Rayan Rebbadj
- Born: 15 August 1999 (age 26)
- Height: 1.90 m (6 ft 3 in)
- Weight: 100 kg (220 lb)
- Notable relative: Swan Rebbadj (brother)

Rugby union career
- Position: Centre

Senior career
- Years: Team / Apps / (Points)
- 2011-2018: RC Port-de-Bouc
- 2018-: Rugby Club Toulonnais

National sevens team
- Years: Team /  / Comps
- France 7s
- Medal record
Men's rugby sevens
Representing France
Olympic Games
| Gold medal – first place | 2024 Paris | Team competition |

= Rayan Rebbadj =

French rugby union player (born 1999)

Rayan Rebbadj (born 15 August 1999) is a French rugby union player who plays at Centre for Rugby Club Toulonnais and the France national rugby sevens team.

==Career==
He played as a youngster for RC Port-de-Bouc between 2011 and 2018, and for Rugby Club Toulonnais from 2018, signing his first professional contract in 2021.

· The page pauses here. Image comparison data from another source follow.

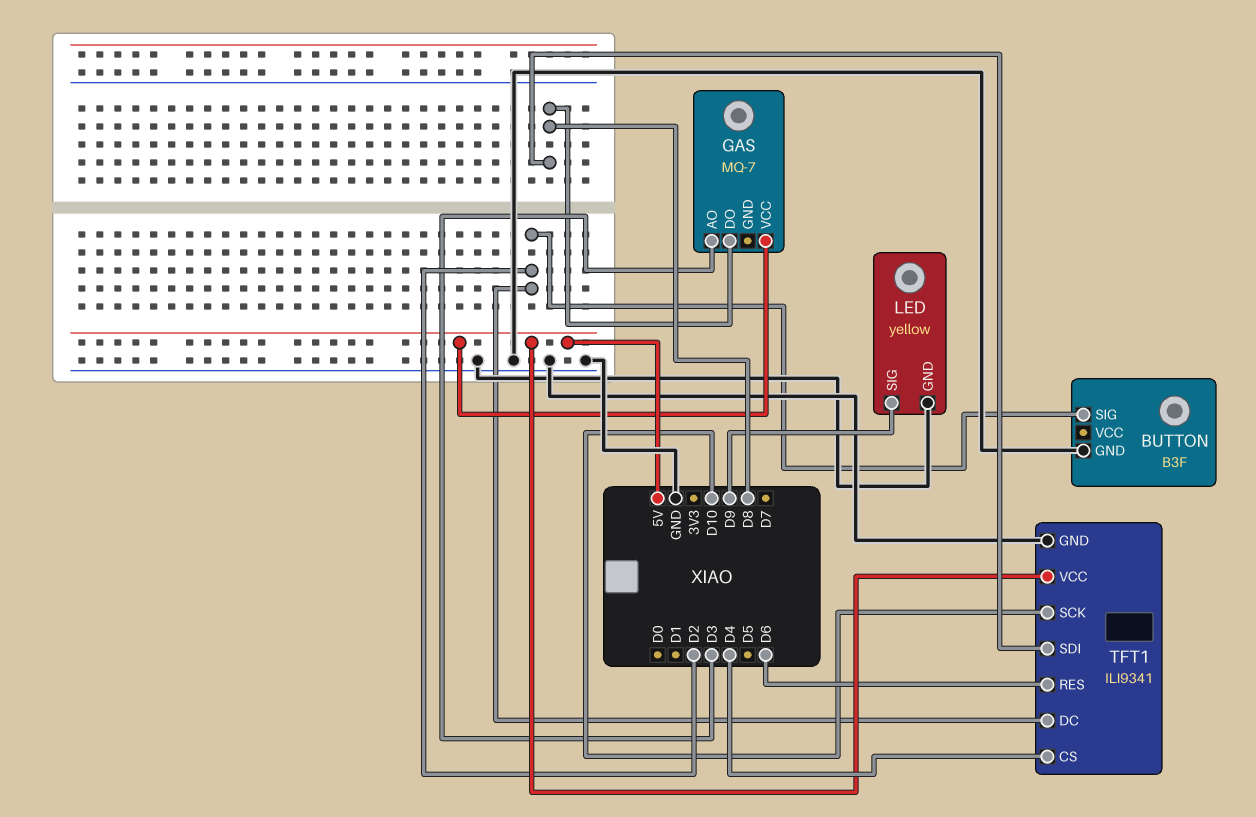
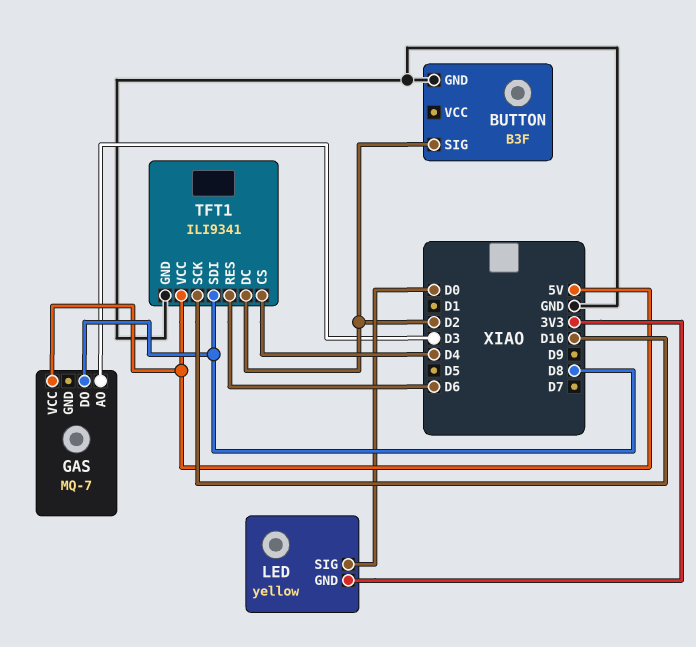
LED pin GND: GND -> 3V3
LED pin SIG: D9 -> D0

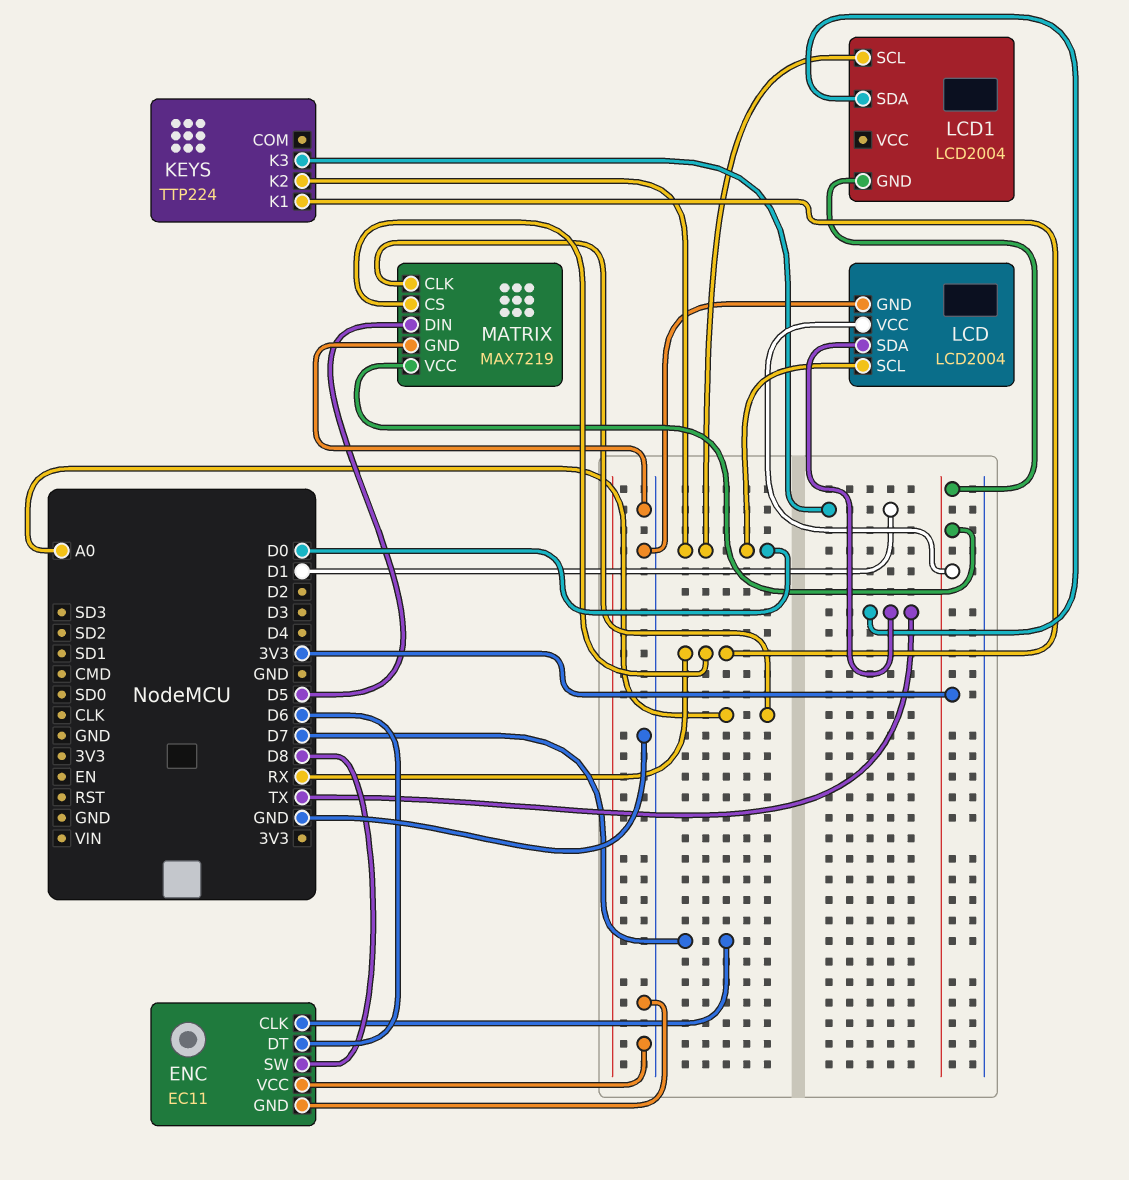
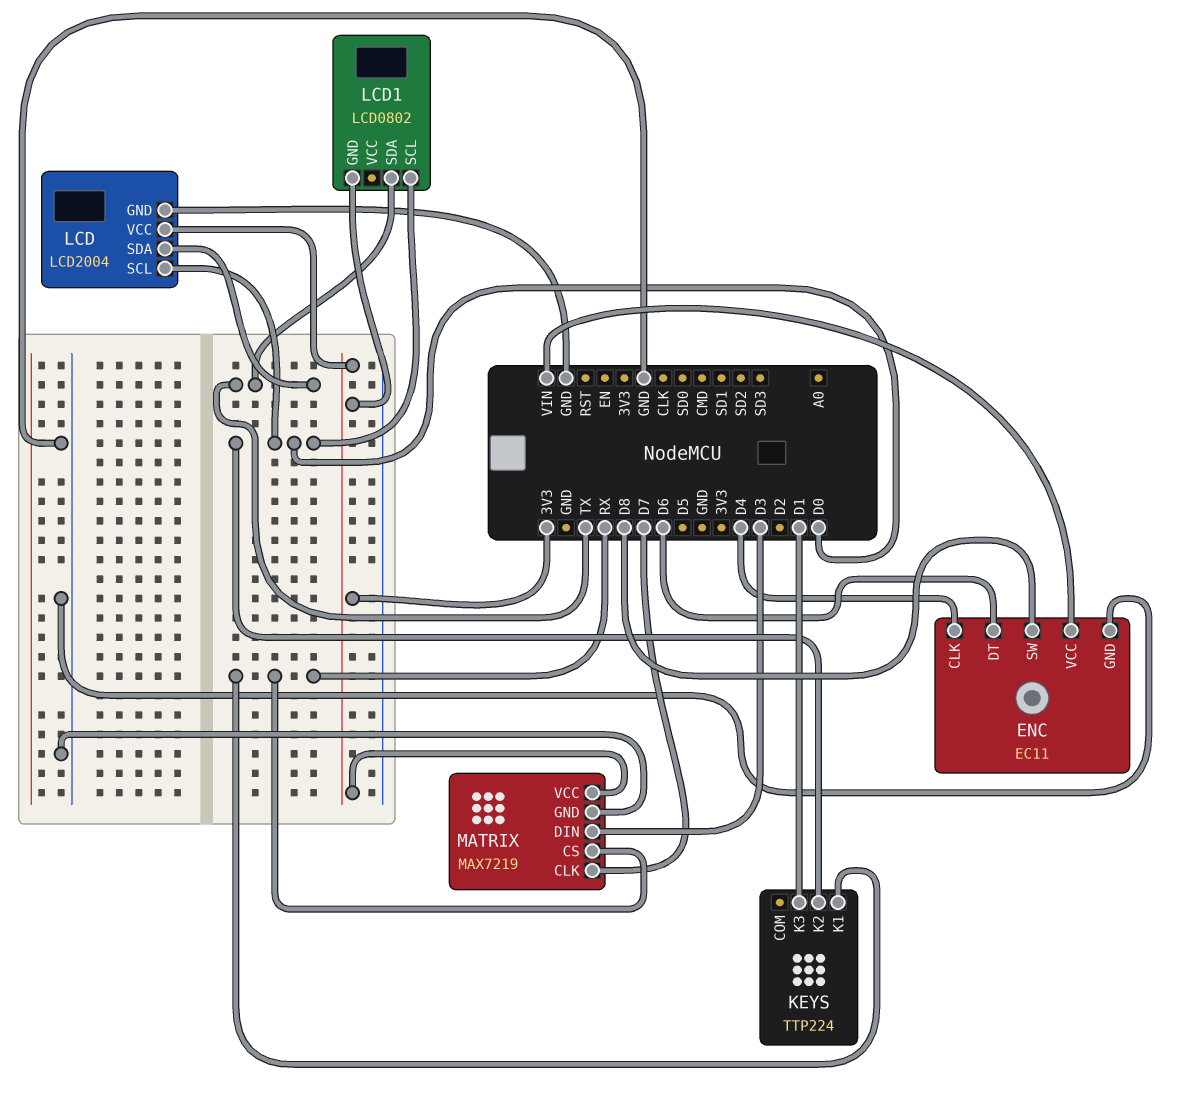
ENC pin CLK: D7 -> D4
ENC pin VCC: GND -> VIN
LCD1: LCD2004 -> LCD0802
MATRIX pin CLK: A0 -> D7
MATRIX pin DIN: D5 -> D3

He was included in the team of the tournament as France national rugby sevens team won the 2024 Spain Sevens in June 2024. He was subsequently named in the French Rugby Sevens team for the 2024 Paris Olympics.

Continuing with France for the 2025-26 SVNS, he was a try scorer in the final as France won the 2026 France Sevens in Bordeaux in June 2026, defeating New Zealand 14-5 in the final.

==Personal life==
From Martigues, he has Algerian heritage. His uncles Rabah and Salek played for RC Toulon in the 1980s. His brother Swan Rebbadj is also a professional rugby union player.